TEXT BLOCK>
Wednesday, February 28, 2007

02.28.07


I think the thing I hate most about February is that I pay a months worth of rent for only 28 days.

Tuesday, February 27, 2007

02.27.07


Today, I’m coining the term SnowHobo.

Snow • Ho • bo (noun)
def.   Snowrider, who if by magic, appears in the back of your vehicle after stopping at a light and/or slowing down to make a turn while enroute to a ski facility. The SnowHobo is a harmless creature and typically reeks of PBR and happy grass.  

Sidebar: What am I going to wear?


Were I in high school I'd fill your locker with muffins and a note that said:
"I'd want muffin more than for you to add me to your blog ."
Then I would go home, buff out my headgear and practice talking with out a lisp.

Toot! Toot!

4OP

Monday, February 26, 2007

02.26.07


For me, hell would be a world with out dipping sauces. Cuz HOT DAMN! I do love me some condiments.

Friday, February 23, 2007

02.23.07


I dunno, I mean for a country with legalized prostitution and coffee shops that sell weed, it just seems like a light beer is a bit of a copout.

Thursday, February 22, 2007

02.22.07


Yes Barnaby, your family tree is splendid. You wouldn’t mind if l collected some of the branches to use at Joe Morely’s Semi Annual weenie roast this summer?

Wednesday, February 21, 2007

02.21.07


Mr. T pities the fool who abuses the versatility of his jewelry.

Tuesday, February 20, 2007

02.20.07


'Shoore would be nice if weren't so darn cold.
Makes it purdy hard fer me ‘n my brother Zeke to pump up the Jams.

Monday, February 19, 2007

02.19.07


North! South! East! West!
Grover Cleveland is the best!

President twenty-two and twenty-four
First democrat to serve after the war.

A White House bachelor, age forty-four
Threw in the towel and married a whore.

President Cleveland!! You gotta love it.
A dude who shared his name with a muppet.

Friday, February 16, 2007

02.16.07


A Transcript from 24 Hour Fitness Locker Room

TeenGirl #1: Valentine’s is like sooo stupid.
TeenGirl #2: Yeah. Dumb.
TeenGirl #1: It’s like just gotten so commercialized.
TeenGirl #2: Way. Flowers. Chocolates… LAME.
TeenGirl #1: I think Christmas is the only sacred holiday, anymore.
TeenGirl #2: Yeah, plus the Mall stays open late
TeenGirl #1: And we get a week off school.

Thursday, February 15, 2007

02.15.07


It was there, on that horizon, where I learned Pro Wrestling was fake.

Wednesday, February 14, 2007

02.14.07


Love through the eyes of the Silverfox:

1. People say “Clothes don’t make the man.”
Silverfox says those people obviously don’t own a ”Members Only” jacket.

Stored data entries
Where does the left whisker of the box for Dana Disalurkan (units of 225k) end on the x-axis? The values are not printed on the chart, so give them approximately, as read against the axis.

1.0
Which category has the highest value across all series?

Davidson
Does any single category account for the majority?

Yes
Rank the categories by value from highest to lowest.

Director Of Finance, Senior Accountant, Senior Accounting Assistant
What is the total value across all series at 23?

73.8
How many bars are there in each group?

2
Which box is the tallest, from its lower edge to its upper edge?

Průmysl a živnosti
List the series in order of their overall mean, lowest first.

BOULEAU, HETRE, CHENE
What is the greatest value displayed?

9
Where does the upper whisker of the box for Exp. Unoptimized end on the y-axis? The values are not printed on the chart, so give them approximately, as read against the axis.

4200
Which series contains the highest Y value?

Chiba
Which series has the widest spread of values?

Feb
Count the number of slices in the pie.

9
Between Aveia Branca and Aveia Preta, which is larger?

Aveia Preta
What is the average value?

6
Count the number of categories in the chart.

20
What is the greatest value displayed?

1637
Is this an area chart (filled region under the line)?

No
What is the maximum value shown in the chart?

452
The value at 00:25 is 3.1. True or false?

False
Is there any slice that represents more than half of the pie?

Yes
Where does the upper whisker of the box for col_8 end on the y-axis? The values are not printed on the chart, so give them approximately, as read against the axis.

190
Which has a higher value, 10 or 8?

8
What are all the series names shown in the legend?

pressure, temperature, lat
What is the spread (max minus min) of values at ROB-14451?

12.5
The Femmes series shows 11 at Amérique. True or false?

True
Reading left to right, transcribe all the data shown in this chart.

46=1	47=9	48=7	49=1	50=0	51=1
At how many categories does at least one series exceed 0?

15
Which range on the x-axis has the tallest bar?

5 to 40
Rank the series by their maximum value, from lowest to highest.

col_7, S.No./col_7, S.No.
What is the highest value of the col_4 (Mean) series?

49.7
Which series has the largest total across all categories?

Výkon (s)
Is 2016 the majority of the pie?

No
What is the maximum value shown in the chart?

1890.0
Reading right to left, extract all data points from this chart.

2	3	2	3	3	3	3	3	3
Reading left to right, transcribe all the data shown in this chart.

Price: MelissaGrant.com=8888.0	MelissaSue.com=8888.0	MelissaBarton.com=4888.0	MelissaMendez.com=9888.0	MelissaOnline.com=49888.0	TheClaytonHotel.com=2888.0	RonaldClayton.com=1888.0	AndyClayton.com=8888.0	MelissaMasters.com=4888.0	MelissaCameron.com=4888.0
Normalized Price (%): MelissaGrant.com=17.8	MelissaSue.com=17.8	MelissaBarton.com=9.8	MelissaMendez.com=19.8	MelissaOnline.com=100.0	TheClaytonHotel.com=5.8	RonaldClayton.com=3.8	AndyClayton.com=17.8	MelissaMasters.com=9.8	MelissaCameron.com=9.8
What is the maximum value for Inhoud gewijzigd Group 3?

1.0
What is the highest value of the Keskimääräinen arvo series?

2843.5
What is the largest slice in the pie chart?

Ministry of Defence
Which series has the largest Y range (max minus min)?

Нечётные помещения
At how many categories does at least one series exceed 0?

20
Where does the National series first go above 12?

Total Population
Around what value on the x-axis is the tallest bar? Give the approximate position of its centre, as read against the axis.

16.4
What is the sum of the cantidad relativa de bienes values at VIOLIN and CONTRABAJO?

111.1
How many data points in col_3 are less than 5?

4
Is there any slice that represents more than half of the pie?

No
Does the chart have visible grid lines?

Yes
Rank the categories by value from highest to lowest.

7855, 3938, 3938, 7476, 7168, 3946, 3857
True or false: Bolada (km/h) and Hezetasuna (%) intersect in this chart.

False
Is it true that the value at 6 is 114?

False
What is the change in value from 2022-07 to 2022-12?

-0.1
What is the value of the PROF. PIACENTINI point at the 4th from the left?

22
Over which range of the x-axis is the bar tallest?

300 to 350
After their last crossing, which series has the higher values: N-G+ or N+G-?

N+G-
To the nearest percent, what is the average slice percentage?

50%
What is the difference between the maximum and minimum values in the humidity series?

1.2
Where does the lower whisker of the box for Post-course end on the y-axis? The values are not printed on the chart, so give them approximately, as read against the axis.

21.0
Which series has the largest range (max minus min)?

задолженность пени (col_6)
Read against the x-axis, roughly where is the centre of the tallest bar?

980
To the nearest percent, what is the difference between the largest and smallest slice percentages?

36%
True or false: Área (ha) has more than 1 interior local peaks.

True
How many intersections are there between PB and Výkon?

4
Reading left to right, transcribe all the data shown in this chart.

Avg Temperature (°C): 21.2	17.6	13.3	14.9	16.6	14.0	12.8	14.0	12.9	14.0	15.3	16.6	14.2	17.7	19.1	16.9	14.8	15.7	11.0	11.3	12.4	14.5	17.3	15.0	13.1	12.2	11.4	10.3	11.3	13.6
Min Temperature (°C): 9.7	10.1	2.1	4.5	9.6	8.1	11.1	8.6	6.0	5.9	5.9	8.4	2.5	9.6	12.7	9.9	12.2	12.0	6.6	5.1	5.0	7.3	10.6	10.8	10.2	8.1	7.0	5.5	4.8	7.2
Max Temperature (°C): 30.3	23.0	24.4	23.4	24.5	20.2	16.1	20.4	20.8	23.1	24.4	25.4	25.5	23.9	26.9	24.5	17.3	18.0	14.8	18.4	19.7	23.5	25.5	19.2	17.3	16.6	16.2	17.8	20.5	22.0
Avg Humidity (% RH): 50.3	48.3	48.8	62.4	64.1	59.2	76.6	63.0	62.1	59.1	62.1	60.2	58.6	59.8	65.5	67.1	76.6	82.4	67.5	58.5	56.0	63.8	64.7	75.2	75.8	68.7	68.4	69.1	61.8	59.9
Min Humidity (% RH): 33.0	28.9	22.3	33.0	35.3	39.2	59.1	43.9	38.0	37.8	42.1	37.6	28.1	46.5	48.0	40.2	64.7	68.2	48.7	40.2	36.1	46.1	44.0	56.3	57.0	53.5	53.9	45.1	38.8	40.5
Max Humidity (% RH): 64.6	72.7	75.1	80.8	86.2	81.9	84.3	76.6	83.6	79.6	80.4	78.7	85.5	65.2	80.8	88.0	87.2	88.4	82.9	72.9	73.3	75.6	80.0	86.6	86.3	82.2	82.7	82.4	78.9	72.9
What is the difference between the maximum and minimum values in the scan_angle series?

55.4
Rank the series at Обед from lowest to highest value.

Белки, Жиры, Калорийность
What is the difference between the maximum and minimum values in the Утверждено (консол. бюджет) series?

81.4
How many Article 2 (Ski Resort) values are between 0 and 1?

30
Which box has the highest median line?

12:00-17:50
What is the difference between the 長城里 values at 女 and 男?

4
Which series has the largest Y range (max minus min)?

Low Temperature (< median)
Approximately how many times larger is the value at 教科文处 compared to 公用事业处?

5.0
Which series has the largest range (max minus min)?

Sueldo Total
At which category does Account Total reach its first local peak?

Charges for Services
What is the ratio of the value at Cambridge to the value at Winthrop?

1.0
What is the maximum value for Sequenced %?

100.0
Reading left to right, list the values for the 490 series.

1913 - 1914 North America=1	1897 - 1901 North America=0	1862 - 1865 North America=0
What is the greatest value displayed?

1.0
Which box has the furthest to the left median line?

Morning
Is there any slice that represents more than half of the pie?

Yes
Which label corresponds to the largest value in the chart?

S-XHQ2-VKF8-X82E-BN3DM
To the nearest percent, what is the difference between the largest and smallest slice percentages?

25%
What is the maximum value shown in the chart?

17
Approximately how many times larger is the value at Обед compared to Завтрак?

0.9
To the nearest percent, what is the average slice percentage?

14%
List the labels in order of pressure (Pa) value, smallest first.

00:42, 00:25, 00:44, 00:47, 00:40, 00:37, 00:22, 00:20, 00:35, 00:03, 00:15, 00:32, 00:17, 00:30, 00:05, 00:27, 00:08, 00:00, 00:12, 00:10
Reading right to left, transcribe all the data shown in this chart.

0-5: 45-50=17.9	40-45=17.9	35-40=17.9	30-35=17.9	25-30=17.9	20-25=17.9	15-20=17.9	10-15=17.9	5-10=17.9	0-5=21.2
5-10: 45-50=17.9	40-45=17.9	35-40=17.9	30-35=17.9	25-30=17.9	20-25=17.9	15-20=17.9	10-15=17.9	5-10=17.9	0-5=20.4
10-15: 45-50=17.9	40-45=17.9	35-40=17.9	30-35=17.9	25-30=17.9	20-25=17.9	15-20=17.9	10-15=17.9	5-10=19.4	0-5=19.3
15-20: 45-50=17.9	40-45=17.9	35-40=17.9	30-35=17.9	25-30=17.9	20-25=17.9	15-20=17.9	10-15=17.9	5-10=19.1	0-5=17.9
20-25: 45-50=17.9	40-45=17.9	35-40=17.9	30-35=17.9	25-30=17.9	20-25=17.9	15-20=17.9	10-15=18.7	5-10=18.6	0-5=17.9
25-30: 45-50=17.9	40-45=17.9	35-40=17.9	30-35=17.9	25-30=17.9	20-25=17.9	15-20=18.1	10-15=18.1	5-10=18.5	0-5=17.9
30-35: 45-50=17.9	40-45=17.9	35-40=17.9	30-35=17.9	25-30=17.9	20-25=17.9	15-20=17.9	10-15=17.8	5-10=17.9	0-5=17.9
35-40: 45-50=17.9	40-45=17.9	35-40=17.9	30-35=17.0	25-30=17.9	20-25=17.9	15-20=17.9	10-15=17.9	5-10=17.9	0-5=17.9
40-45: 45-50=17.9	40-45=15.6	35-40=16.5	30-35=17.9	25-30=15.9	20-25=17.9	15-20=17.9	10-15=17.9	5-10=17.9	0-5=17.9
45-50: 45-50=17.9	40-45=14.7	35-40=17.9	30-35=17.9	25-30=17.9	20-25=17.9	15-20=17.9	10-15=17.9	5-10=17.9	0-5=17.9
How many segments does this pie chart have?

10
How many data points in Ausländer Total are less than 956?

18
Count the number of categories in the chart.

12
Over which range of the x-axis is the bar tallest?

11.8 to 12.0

EXPLORE THE MATERIAL>
(a) In the blog posts, what does the February 28 entry say the writer hates most about February?
(b) In the blog posts, take the stretch from "President twenty-two and" through "married a whore." and substitute "gloves" for "towel".
You can ignore the records.

RESULTS OF THE EXERCISE>
(a) The writer pays a month's worth of rent for only 28 days.

(b)
President twenty-two and twenty-four
First democrat to serve after the war.

A White House bachelor, age forty-four
Threw in the gloves and married a whore.